Глядит — никого не видит, погружаясь в глубины. Нескоро, без охоты, выныривает:
— Годы понадобятся, чтобы признал один из ненавистников, годы — чтобы другой, но их же много, очень много: не насладиться удачей. Вот бы так: вхожу в комнату — все улыбаются, выхожу — печалятся… Вы еще здесь?
— Здесь.
— Вам налево по моему замыслу. Налево — на самом деле направо, для занимательности рассказа.
Так оно и происходит. Поворот налево отправляет их направо, поворот направо возвращает назад.
— Мы не заблудились?
Улыбается:
— Пока нет.
Узкий проулок меж каменных стен, где двоим не разойтись. Страж на входе произносит пароль:
— «Счастлив человек, который не ходил по совету нечестивых…» Продолжи.
Она продолжает:
— «…и на пути грешников не стоял…»
— Теперь ты.
Финкель завершает:
— «…и в собрании легкомысленных не сидел…»
— Проходите.
Идут дальше. Забираются в переплетения дворов-закоулков. Финкель спрашивает:
— Что я сказал? Тому, на входе?
— Первый псалом Давида. Самое начало.
— Я же его не знаю.
— Теперь знаешь.
Возле его подруги происходит невозможное, и к этому не приноровиться.

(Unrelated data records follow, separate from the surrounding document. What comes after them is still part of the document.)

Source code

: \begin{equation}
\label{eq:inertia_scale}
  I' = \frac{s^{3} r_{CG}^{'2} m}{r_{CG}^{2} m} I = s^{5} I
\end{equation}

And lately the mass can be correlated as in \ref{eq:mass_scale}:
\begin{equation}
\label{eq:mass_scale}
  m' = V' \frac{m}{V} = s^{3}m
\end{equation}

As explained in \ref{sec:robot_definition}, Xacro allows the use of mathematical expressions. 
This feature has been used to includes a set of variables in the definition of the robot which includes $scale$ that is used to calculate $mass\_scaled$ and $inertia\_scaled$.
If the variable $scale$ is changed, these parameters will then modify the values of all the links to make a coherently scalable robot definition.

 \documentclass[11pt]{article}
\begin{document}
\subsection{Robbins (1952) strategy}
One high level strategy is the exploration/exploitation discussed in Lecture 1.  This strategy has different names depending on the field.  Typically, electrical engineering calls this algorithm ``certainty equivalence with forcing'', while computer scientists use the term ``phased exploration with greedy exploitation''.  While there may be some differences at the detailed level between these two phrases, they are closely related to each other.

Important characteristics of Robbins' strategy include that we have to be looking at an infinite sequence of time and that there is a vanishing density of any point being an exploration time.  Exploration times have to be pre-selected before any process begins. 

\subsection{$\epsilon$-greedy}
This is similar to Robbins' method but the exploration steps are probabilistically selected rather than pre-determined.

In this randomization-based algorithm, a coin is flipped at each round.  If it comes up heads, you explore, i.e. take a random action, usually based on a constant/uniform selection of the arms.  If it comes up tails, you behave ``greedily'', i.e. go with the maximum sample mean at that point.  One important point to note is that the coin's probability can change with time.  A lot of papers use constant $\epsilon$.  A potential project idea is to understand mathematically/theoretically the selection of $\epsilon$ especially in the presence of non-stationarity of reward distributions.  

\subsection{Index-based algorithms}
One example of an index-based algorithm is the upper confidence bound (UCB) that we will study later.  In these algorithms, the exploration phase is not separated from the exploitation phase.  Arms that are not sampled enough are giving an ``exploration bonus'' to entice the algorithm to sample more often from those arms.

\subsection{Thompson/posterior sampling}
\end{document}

— «В собрании легкомысленных…» — улавливает Фолкнер-Хемингуэй, ерзая на приступочке. — Замечательно сказано! Чур, это мое…
11
Дверь распахнута.
Свет из нее.
На пороге стоит мужчина, лица не разглядеть.
— Нам сюда.
Магазин деревянных игрушек, открытый ночью. Деревянные домики. Расписные лошадки. Коляски для кукол. Солдатики в красных шапках, изготовившиеся к бою, человечки для кувыркания на деревянных лестницах, сороконожки на крохотных колесиках. Из раскрашенных дощечек можно собрать жирафа, кенгуру, слона и крокодила. Деревянная люстра — многоцветной воздушной грушей — висит под потолком, в корзине разместились отважные деревянные воздухоплаватели.
Чисто.
Тесно.
Неспешно шелестит вентилятор.
Посреди магазина примостилась на стуле старая женщина, будто вырезана из бугристого ствола, обреченного на спил. Бусинки насыпаны в ее подоле, она их перебирает негнущимися пальцами, по сторонам не глядит.
Мужчина в дверях немолод. В глазах грусть без надежды на лучшие времена.
— Вот сидит старенькая мама моя. Не слышит уже, почти не видит. Запахов тоже не ощущает, всякая еда ей без вкуса. Живет в себе, настоящего не приемля, казалось бы, для чего? Но я улыбаюсь ей, она улыбается в ответ: нам достаточно.
Вынимает из коробки новые игрушки, выставляет в витрине. Зайца с барабаном из крашеного дерева. Мышонка с ксилофоном. Долгоносого мальчишку с трубой, которого помещает впереди всех.
Финкель шепчет:
— Он кто?
— Еврейский папа Карло.
— Почему так печален?
— От него ушел Пиноккио. Улетел за океан.
— Кто же сюда заходит? В нехоженое место?
— Никто.
— Куплю что-нибудь. Чтобы порадовать.
— Он не продаст.
— Почему?
— Хочет оставаться в печали.
Папа Карло подтверждает:
— Купить нельзя, но поиграть разрешается. Покататься на лошадке. Посидеть в домике.